Research
Current Research: Using Alignment to Improve Reward Design in RL
Towards Improving Reward Design in RL: A Reward Alignment Metric for RL Practitioners
In this work, we develop a reward alignment metric, the Trajectory Alignment Coefficient, to evaluate how well a reward function, discount factor pair encodes the preferences of a domain expert. The Trajectory Alignment Coefficient quantifies the similarity between a human stakeholder’s ranking of trajectory distributions and those induced by a given reward function, discount factor pair. We prove that this metric is invariant to potential based reward shaping and positive linear transformations.
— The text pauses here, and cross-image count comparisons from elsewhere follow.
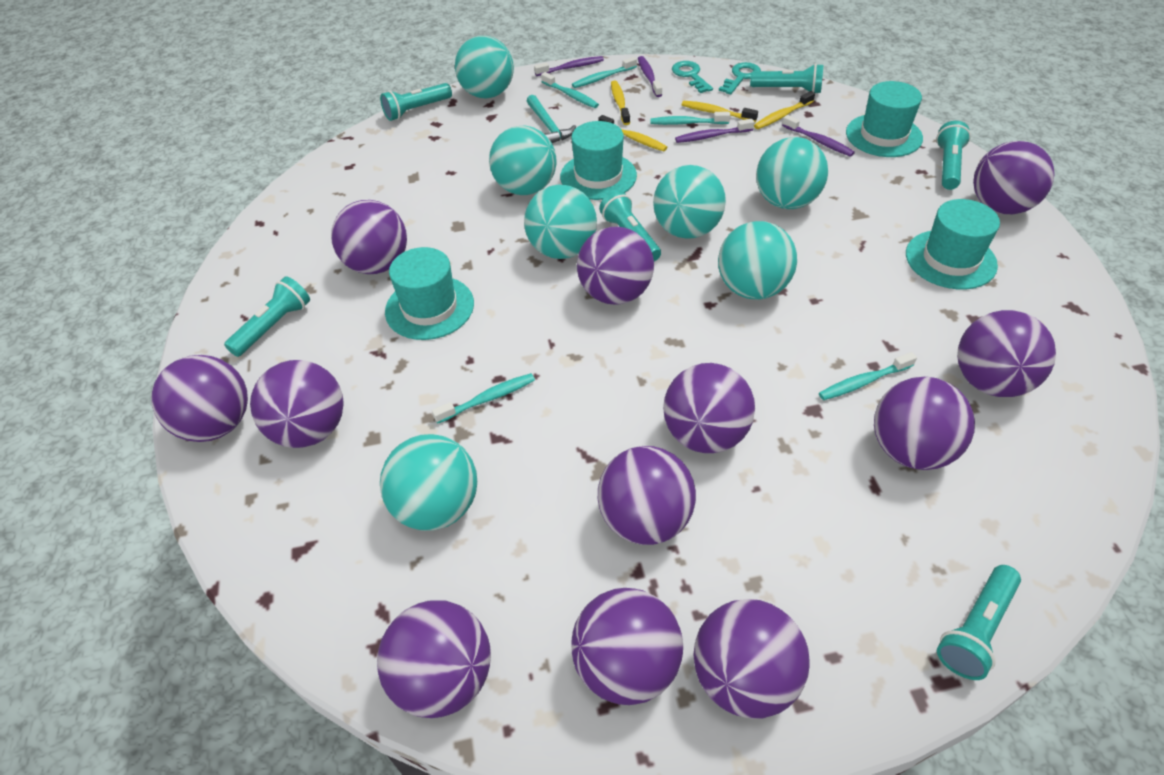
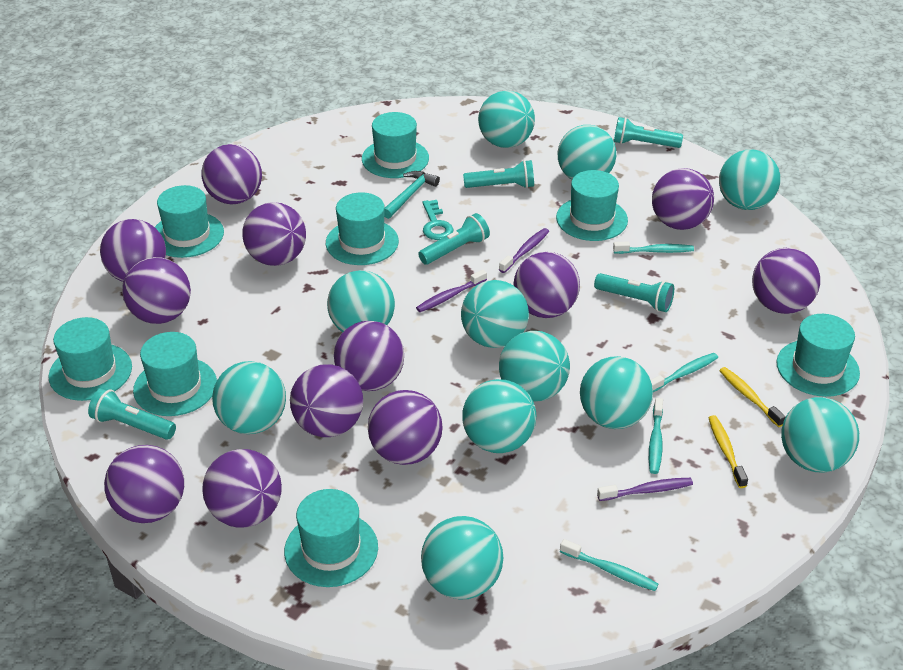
purple toothbrush: [534,56,604,76] [638,56,662,97] [675,119,754,143] [782,115,855,157] = 4 -> [416,270,487,312] [499,228,549,273] [597,478,693,501] = 3
turquoise ball: [380,434,477,531] [455,36,514,98] [489,125,557,195] [524,185,597,259] [653,165,726,239] [718,221,797,300] [756,137,828,209] = 7 -> [212,361,286,434] [327,270,395,332] [421,516,503,600] [461,280,529,348] [462,379,536,453] [478,91,535,148] [499,331,570,402] [558,125,616,180] [580,356,653,429] [719,149,780,210] [781,397,859,473] = 11
turquoise flashlight: [224,276,310,357] [380,83,452,121] [599,191,661,261] [750,64,823,93] [936,121,971,190] [937,565,1021,680] = 6 -> [88,388,176,440] [418,213,490,265] [463,160,534,188] [594,273,674,312] [614,117,683,148] = 5
turquoise hat: [385,247,474,340] [560,121,637,200] [846,81,923,157] [906,199,1000,289] = 4 -> [49,317,132,401] [133,332,217,416] [155,185,224,258] [284,489,378,587] [326,192,399,265] [362,112,429,178] [556,170,628,241] [777,314,860,397] = 8
turquoise key: [672,61,713,93] [719,62,761,94] = 2 -> [422,200,453,240] = 1
turquoise toothbrush: [432,373,535,424] [541,72,599,108] [572,57,637,88] [650,112,730,125] [819,352,917,400] = 5 -> [560,539,659,591] [613,242,694,254] [649,398,663,474] [651,353,718,392] = 4
yellow toothbrush: [599,115,667,151] [611,81,630,125] [682,101,758,122] [754,91,815,129] = 4 -> [709,415,748,488] [719,367,786,427] = 2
Additionally, we demostrate in a user study of RL practioneries, that access to our reward metric during reward selection can make the process easier and lead to more performant reward functions.
Published at RLC 2025.
Past Research: Improving Preference-based RL Algorithms
Leveraging Sub-Optimal Data for Human-in-the-Loop Reinforcement Learning
In this work, we propose a simple technique that utilizes reward-free, low-quality data to boost the performance of off-the-shelf preference-based RL algorithms. Most importantly, we validate our approach with a human-user study.
Published at ICLR 2025.
Boosting Robustness in Preference-Based Reinforcement Learning with Dynamic Sparsity
In this paper, we tackle the problem of learning reward models from human preferences in extremely noisy environments. We found that by leveraging principles of dynamic sparse training, reward models can effectively learn to focus on task-relevant features.
Published at AAMAS 2025 (Extended Abstract).